Sciences po : une convention éducation prioritaire depuis 2001

Par Emmanuel Vaillant, publié le 17 Decembre 2008
2 min

En moins de dix ans, la plupart des formations supérieures réputées les plus sélectives ont mis en place des dispositifs d’ouverture sociale. Retour sur les principales initiatives existantes et bilan de ces mesures, désormais au coeur des enjeux actuels sur l’égalité des chances ?
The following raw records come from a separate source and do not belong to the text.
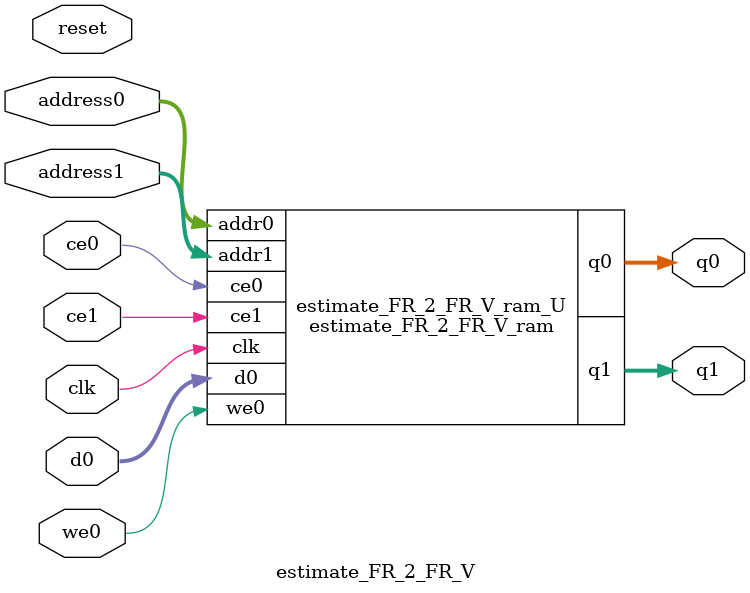
<source format=v>
`timescale 1 ns / 1 ps
module estimate_FR_2_FR_V_ram (addr0, ce0, d0, we0, q0, addr1, ce1, q1,  clk);

parameter DWIDTH = 7;
parameter AWIDTH = 7;
parameter MEM_SIZE = 96;

input[AWIDTH-1:0] addr0;
input ce0;
input[DWIDTH-1:0] d0;
input we0;
output reg[DWIDTH-1:0] q0;
input[AWIDTH-1:0] addr1;
input ce1;
output reg[DWIDTH-1:0] q1;
input clk;

(* ram_style = "distributed" *)reg [DWIDTH-1:0] ram[0:MEM_SIZE-1];




always @(posedge clk)  
begin 
    if (ce0) 
    begin
        if (we0) 
        begin 
            ram[addr0] <= d0; 
        end 
        q0 <= ram[addr0];
    end
end


always @(posedge clk)  
begin 
    if (ce1) 
    begin
        q1 <= ram[addr1];
    end
end


endmodule

`timescale 1 ns / 1 ps
module estimate_FR_2_FR_V(
    reset,
    clk,
    address0,
    ce0,
    we0,
    d0,
    q0,
    address1,
    ce1,
    q1);

parameter DataWidth = 32'd7;
parameter AddressRange = 32'd96;
parameter AddressWidth = 32'd7;
input reset;
input clk;
input[AddressWidth - 1:0] address0;
input ce0;
input we0;
input[DataWidth - 1:0] d0;
output[DataWidth - 1:0] q0;
input[AddressWidth - 1:0] address1;
input ce1;
output[DataWidth - 1:0] q1;



estimate_FR_2_FR_V_ram estimate_FR_2_FR_V_ram_U(
    .clk( clk ),
    .addr0( address0 ),
    .ce0( ce0 ),
    .we0( we0 ),
    .d0( d0 ),
    .q0( q0 ),
    .addr1( address1 ),
    .ce1( ce1 ),
    .q1( q1 ));

endmodule


</source>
L’Institut d’études politiques (IEP) de Paris a été le premier à réagir sur la question sociale. Avec la Convention éducation prioritaire (CEP), initiée en 2001 par son directeur Richard Descoings, Sciences po a engagé le pari d’ouvrir une voie réservée pour des élèves volontaires et méritants issus de lycées ciblés en zones d’éducation prioritaire (ZEP). De quoi bouleverser l’organisation de cet établissement huppé du VIe arrondissement de Paris, dont un quart des élèves sont issus des familles les plus riches de France.
 

Malgré les résistances, le pari est en bonne voie
 

En huit ans, 480 élèves issus de soixante-deux lycées partenaires répartis sur douze académies sont entrés à Sciences po selon cette procédure CEP, et la part des boursiers est passée de 6 à 20 %. À la rentrée 2008, ces élèves de lycées ZEP représentent 14 % des élèves entrant en première année. "L’admission via la CEP est une procédure exigeante avec un taux de sélection de 16 % et qui n’a rien de dégradant, souligne Cyril Delhay, responsable à Sciences po Paris des programmes Égalité des chances et Diversité. Les parcours des élèves entrés par cette voie sont comparables à ce que connaissent les autres étudiants d’une même promotion."
Reste que la méthode Sciences po consistant à ouvrir un recrutement spécifique a fait peu d’émules. L’IEP de Lille et l’Institut national des sciences appliquées (INSA) de Lyon sont les rares établissements à s’être lancés dans cette voie.